Preventative healthcare

  • Ectoparasite prevention – Recommended for free roaming werewolves otherwise they may bring fleas and ticks home.
  • Endoparasite treatment – They need to be treated with anthelmintics for gastrointestinal worms due to their preference for the consumption of raw meat. Remember to also treat for lungworm as a persistent dry cough can have negative social effects in humans.
  • It is not recommended that werewolves are allowed bones of any type as these are likely to lead to fractured teeth as evidenced by the high incidence of these traumas in the mouths of wild wolves. If considering root canal work on a werewolf it is imperative to avoid any amalgams containing silver or mercury as these will be detrimental to the patient, possibly to the point of fatality.
  • Vaccinations. Not only should werewolves have the full range of human vaccinations (especially tetanus), they need to be vaccinated against the diseases of wolves. In this practice we use dog vaccines to protect against distemper, parvovirus and infectious hepatitis. In other countries rabies vaccines are mandatory.
  • Nail clipping. Don’t bother.

There is no permanent cure available to stop a werewolf from transforming into the wolf form or cures the curse permanently but as most of the month the werewolf behaves and acts almost entirely like a human, is it ethical to consider curing these of their ‘disease’?
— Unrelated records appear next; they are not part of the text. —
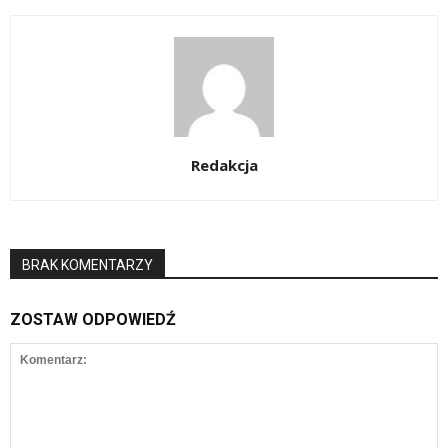
Redakcja
BRAK KOMENTARZY
ZOSTAW ODPOWIEDŹ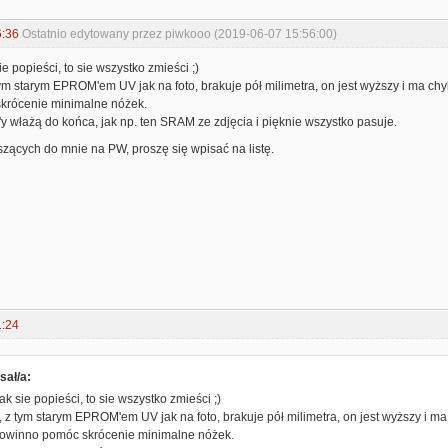
6:36
Ostatnio edytowany przez piwkooo (2019-06-07 15:56:00)
e popieści, to sie wszystko zmieści ;)
 tym starym EPROM'em UV jak na foto, brakuje pół milimetra, on jest wyższy i ma c
krócenie minimalne nóżek.
włażą do końca, jak np. ten SRAM ze zdjęcia i pięknie wszystko pasuje.
szących do mnie na PW, proszę się wpisać na listę.
1:24
sał/a:
k sie popieści, to sie wszystko zmieści ;)
o, z tym starym EPROM'em UV jak na foto, brakuje pół milimetra, on jest wyższy i 
owinno pomóc skrócenie minimalne nóżek.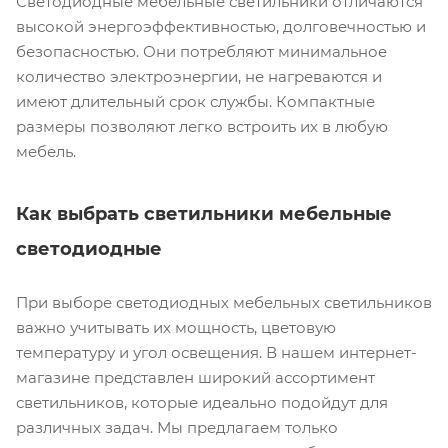
Светодиодные мебельные светильники отличаются
высокой энергоэффективностью, долговечностью и
безопасностью. Они потребляют минимальное
количество электроэнергии, не нагреваются и
имеют длительный срок службы. Компактные
размеры позволяют легко встроить их в любую
мебель.
Как выбрать светильники мебельные
светодиодные
При выборе светодиодных мебельных светильников
важно учитывать их мощность, цветовую
температуру и угол освещения. В нашем интернет-
магазине представлен широкий ассортимент
светильников, которые идеально подойдут для
различных задач. Мы предлагаем только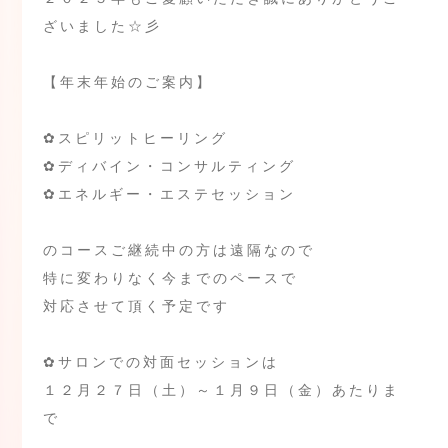
ざいました☆彡
【年末年始のご案内】
✿スピリットヒーリング
✿ディバイン・コンサルティング
✿エネルギー・エステセッション
のコースご継続中の方は遠隔なので
特に変わりなく今までのペースで
対応させて頂く予定です
✿サロンでの対面セッションは
１２月２７日（土）～１月９日（金）あたりま
で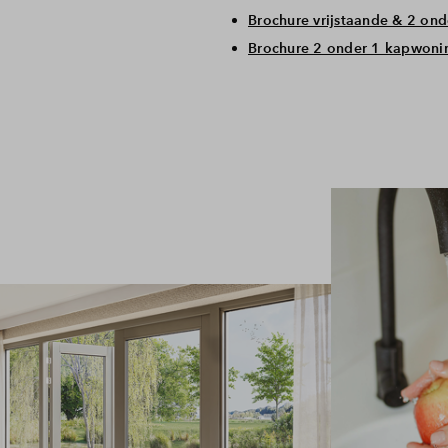
Brochure vrijstaande & 2 on
Brochure 2 onder 1 kapwon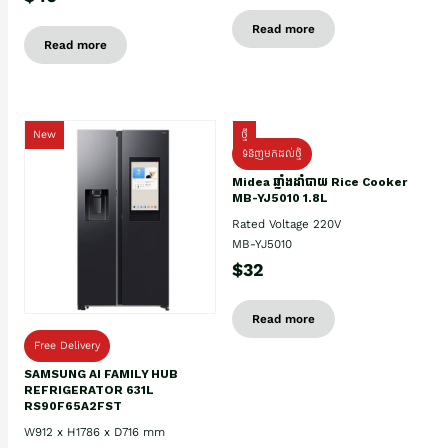
Read more
Read more
New
ថ្មី
ទំនិញមកដល់ថ្មិ
Midea ឆ្នាំងដាំបាយ Rice Cooker
MB-YJ5010 1.8L
Rated Voltage 220V
MB-YJ5010
$32
Read more
Free Delivery
SAMSUNG AI FAMILY HUB
REFRIGERATOR 631L
RS90F65A2FST
W912 x H1786 x D716 mm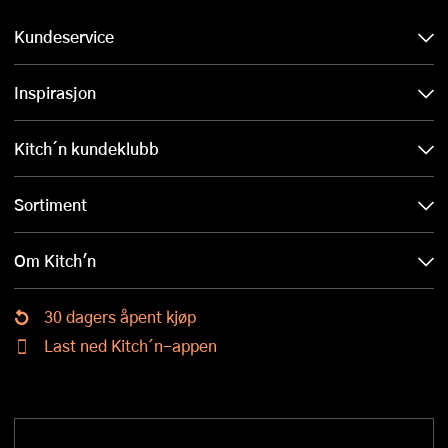
Kundeservice
Inspirasjon
Kitch´n kundeklubb
Sortiment
Om Kitch'n
30 dagers åpent kjøp
Last ned Kitch´n-appen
Health and safety for veterinary staff

Veterinary staff must avoid getting bitten at all costs. Leather gauntlets should be accessorised with leather corsets for the ladies and a full length leather trench coat for the men; these afford protection and a professional appearance when dealing with werewolves. The largest of dog muzzles you have in the practice may fit a werewolf but there is no practical way of fitting one to a live werewolf. Cages that are large enough to contain a fierce and strong an animal and ideally contain them against the bars for injection are ideal – the closest I have seen have been large cat handing facilities that may be found in zoos and safari parks. For the first aid of werewolf wounds, silver dressings or silver sulfadiazine cream (Flamazine) should be applied as soon as possible as there is anecdotal evidence of efficacy in preventing transmission.


As can be seen from these guidelines, there is much we still need to understand about werewolves to identify their unique anatomy and physiology and therefore optimise their treatment. This, however, should not deter veterinary staff in considering the handling and treatment of these animals if the need arises and undertaking full health and safety considerations.